Je ne ferai pas d'annonce ici mais, dans les prochaines semaines, vous aurez satisfaction à propos de la qualité des protections menstruelles.

Je ne rouvrirai pas le débat sur la liberté d'installation des médecins. Une obligation d'installation est possible lorsque le nombre de médecins est pléthorique ; en période de pénurie, celle-ci serait aggravée. Si trois ou quatre médecins s'installent dans un désert médical, les autres zones en difficulté, fussent-elles un peu moindres, en pâtiront. Si vous dites que plus aucun médecin ne pourra s'installer à Tarbes pendant cinq ans parce que la démographie médicale de ce territoire se situe un peu au-dessus de la moyenne, la population protestera, considérant qu'elle manque déjà de médecins traitants. Empêcher des médecins de s'installer à un endroit ne les contraindrait pas à s'installer où on le souhaiterait et risquerait de creuser les inégalités territoriales. De plus, le vieillissement de la population des médecins entraîne des évolutions rapides : une zone considérée comme surdotée peut rapidement devenir un désert médical. À Calvi, le nombre de médecins est ainsi passé de onze à quatre en dix mois !

Il n'en reste pas moins qu'il faut favoriser l'accès à la santé en milieu rural pour tous. C'est pourquoi nous déployons télémédecine, assistants médicaux et communautés professionnelles territoriales de santé. Je me bats d'ailleurs contre les corporatismes et pour que soient reconnues à des soignants non médicaux des compétences pleinement acquises par l'expérience : infirmières à pratique avancée, développement des compétences des auxiliaires de puériculture, infirmières de bloc opératoire – IBODE –, qui passent au niveau master. Dans tous ces métiers féminisés, non par nature mais par culture, il importe de valoriser les compétences et de reconnaître les qualifications par l'apprentissage afin de leur donner une nouvelle impulsion.

LISTE DES ENTRÉES
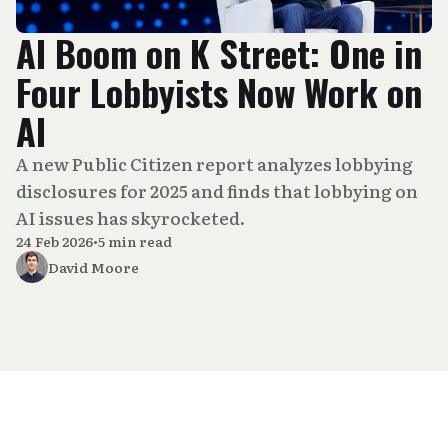
AI Boom on K Street: One in
Four Lobbyists Now Work on
AI
A new Public Citizen report analyzes lobbying
disclosures for 2025 and finds that lobbying on
AI issues has skyrocketed.
24 Feb 2026
•
5 min read
David Moore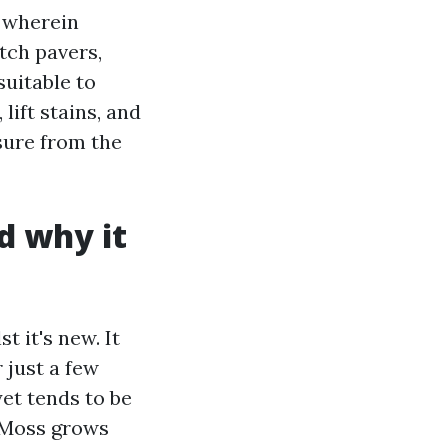
s wherein
tch pavers,
uitable to
lift stains, and
sure from the
d why it
t it's new. It
 just a few
et tends to be
. Moss grows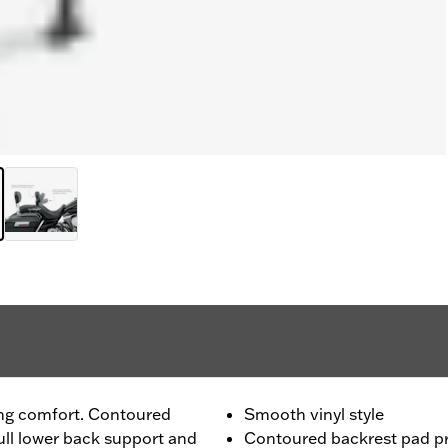
ing comfort. Contoured
Smooth vinyl style
ull lower back support and
Contoured backrest pad pr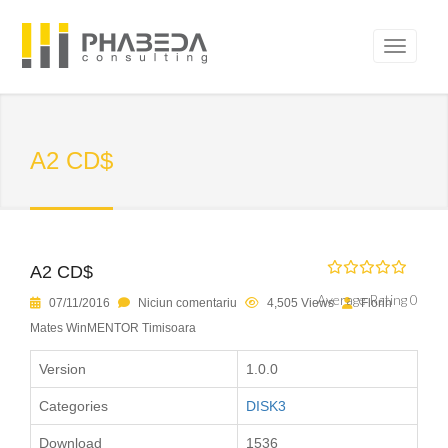
A2 CD$
A2 CD$
Average Rating 0
07/11/2016
Niciun comentariu
4,505 Views
Florin
Mates WinMENTOR Timisoara
Version
1.0.0
Categories
DISK3
Download
1536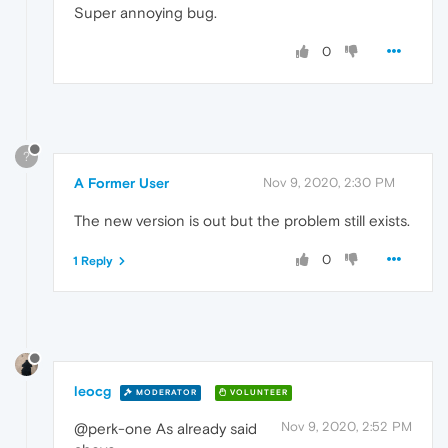
Super annoying bug.
0
?
A Former User
Nov 9, 2020, 2:30 PM
The new version is out but the problem still exists.
0
1 Reply
leocg
MODERATOR
VOLUNTEER
Nov 9, 2020, 2:52 PM
@perk-one As already said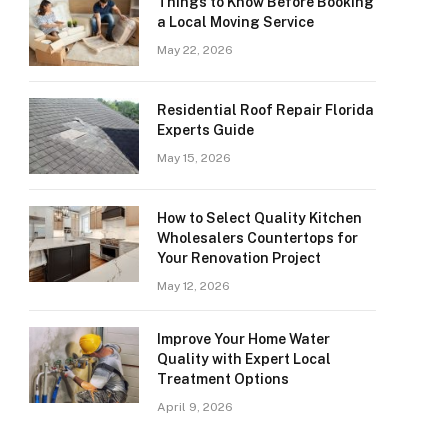
Things to Know Before Booking
a Local Moving Service
May 22, 2026
Residential Roof Repair Florida
Experts Guide
May 15, 2026
How to Select Quality Kitchen
Wholesalers Countertops for
Your Renovation Project
May 12, 2026
Improve Your Home Water
Quality with Expert Local
Treatment Options
April 9, 2026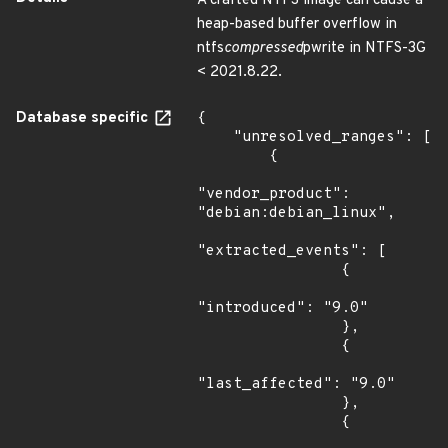
A crafted NTFS image can cause a
heap-based buffer overflow in
ntfs
compressed
pwrite in NTFS-3G
< 2021.8.22.
Database specific
{

    "unresolved_ranges": [

        {

"vendor_product": 
"debian:debian_linux",

"extracted_events": [

                {

"introduced": "9.0"

                },

                {

"last_affected": "9.0"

CONSIGNE DE TRAVAIL 1
D'après le texte sur l'installation des médecins, comment le nombre de médecins a-t-il évolué à Calvi, et en combien de temps ?
CONSIGNE DE TRAVAIL 2
Poursuivez le texte sur l'installation des médecins après sa dernière phrase.
Les entrées ne sont pas nécessaires.

RÉPONSE RÉDIGÉE 1
À Calvi, le nombre de médecins est passé de onze à quatre en dix mois.

RÉPONSE RÉDIGÉE 2
S'agissant de l'infertilité, le rapport qui me sera remis ce vendredi par Samir Hamamah et Salomé Berlioux – dont je connais déjà les « bonne feuilles » ! – montre que le rythme des naissances est inférieur à celui qui est nécessaire pour assurer le renouvellement de population. Beaucoup avanceront des raisons fiscales mais je n'en suis pas convaincu. Les aides, le quotient ou les allocations, sont indispensables pour ne pas freiner financièrement le projet parental de quiconque mais je ne crois pas que la modulation de quelques pourcents de l'un ou l'autre indicateurs soit motivante. La crise du covid a entraîné une baisse de la natalité – laquelle avait commencé avant –, ce qui incite à considérer la question de l'immigration sous un angle différent de celui dans lequel on voudrait nous enfermer. Nous aborderons également la question de l'infertilité à partir des facteurs de risques, ceux qui sont connus et ceux qui sont suspectés mais non démontrés, ainsi que les parcours de prise en charge.

Après deux ans, je regrette que le volet de la santé environnementale n'ait pas été suffisamment considéré car j'y crois beaucoup. La sortie de la crise du covid peut être l'occasion d'aller plus loin.

Nous avons beaucoup évolué sur la question de la conservation de gamètes grâce à la loi de bioéthique, dont j'aurais pu parler.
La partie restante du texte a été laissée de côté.